Activity:
A partial copy is required: transcribe exactly the lines from the one containing "Figure 3: PAAS-normalized major elements" through the last line below, without any pictures.

Data excerpt:
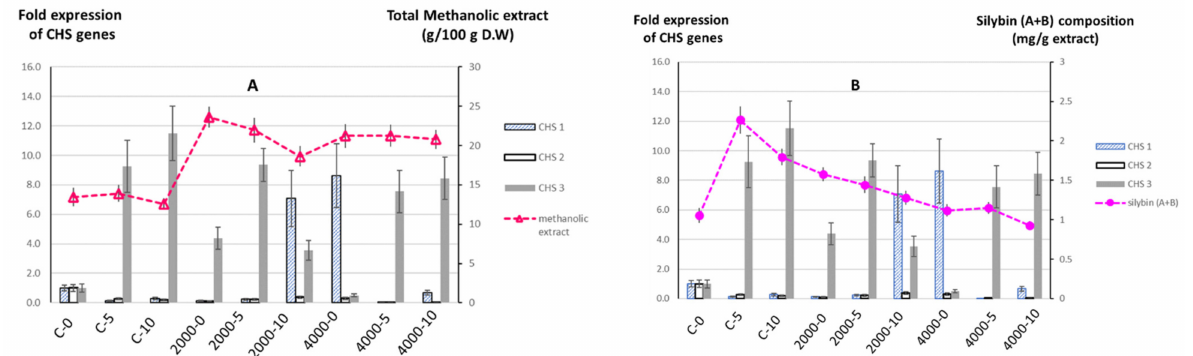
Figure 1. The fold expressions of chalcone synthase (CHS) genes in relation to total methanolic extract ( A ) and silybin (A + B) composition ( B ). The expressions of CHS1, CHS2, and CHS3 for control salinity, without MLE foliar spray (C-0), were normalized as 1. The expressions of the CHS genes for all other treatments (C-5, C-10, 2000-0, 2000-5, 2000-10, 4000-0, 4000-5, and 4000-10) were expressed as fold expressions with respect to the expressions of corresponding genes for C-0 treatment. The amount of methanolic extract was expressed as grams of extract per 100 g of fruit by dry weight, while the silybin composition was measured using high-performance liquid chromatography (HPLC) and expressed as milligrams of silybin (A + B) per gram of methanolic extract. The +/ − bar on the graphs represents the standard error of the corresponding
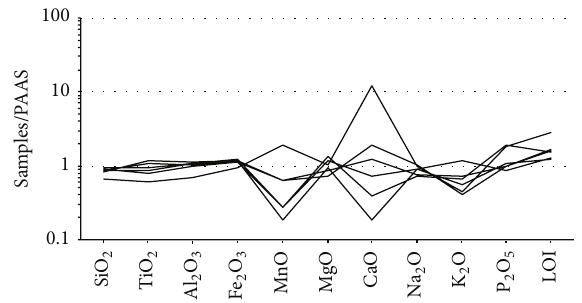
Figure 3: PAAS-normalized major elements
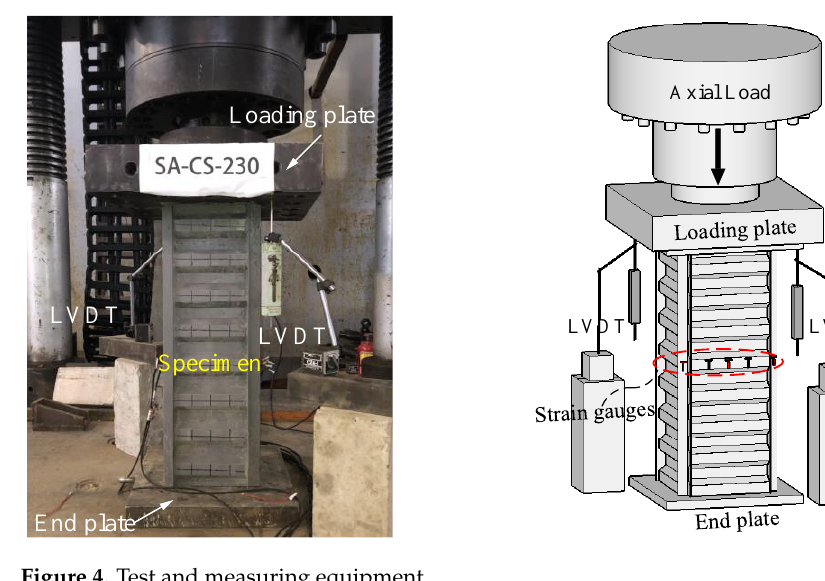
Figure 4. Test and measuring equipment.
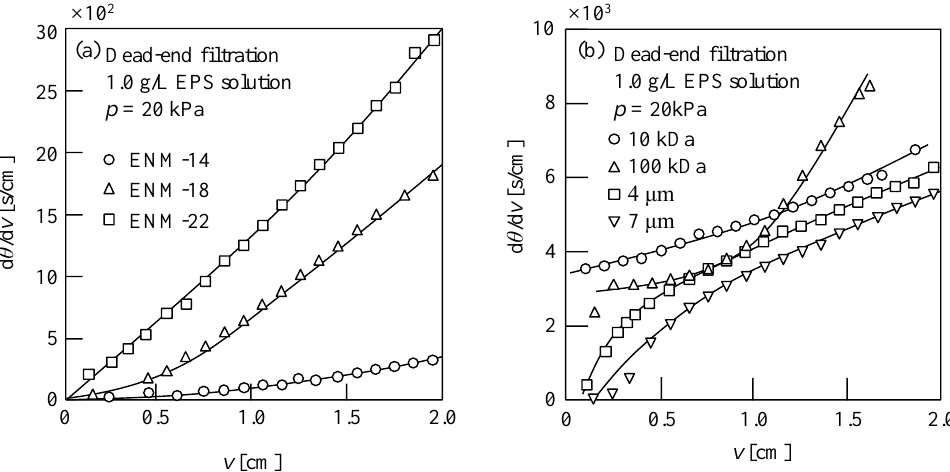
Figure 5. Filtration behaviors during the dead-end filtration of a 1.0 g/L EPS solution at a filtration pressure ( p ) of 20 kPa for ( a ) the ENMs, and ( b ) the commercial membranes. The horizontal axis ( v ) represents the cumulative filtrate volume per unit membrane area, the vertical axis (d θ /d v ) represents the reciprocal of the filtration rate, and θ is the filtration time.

Response area:
Figure 3: PAAS-normalized major elements
Figure 4. Test and measuring equipment.
Figure 5. Filtration behaviors during the dead-end filtration of a 1.0 g/L EPS solution at a filtration pressure ( p ) of 20 kPa for ( a ) the ENMs, and ( b ) the commercial membranes. The horizontal axis ( v ) represents the cumulative filtrate volume per unit membrane area, the vertical axis (d θ /d v ) represents the reciprocal of the filtration rate, and θ is the filtration time.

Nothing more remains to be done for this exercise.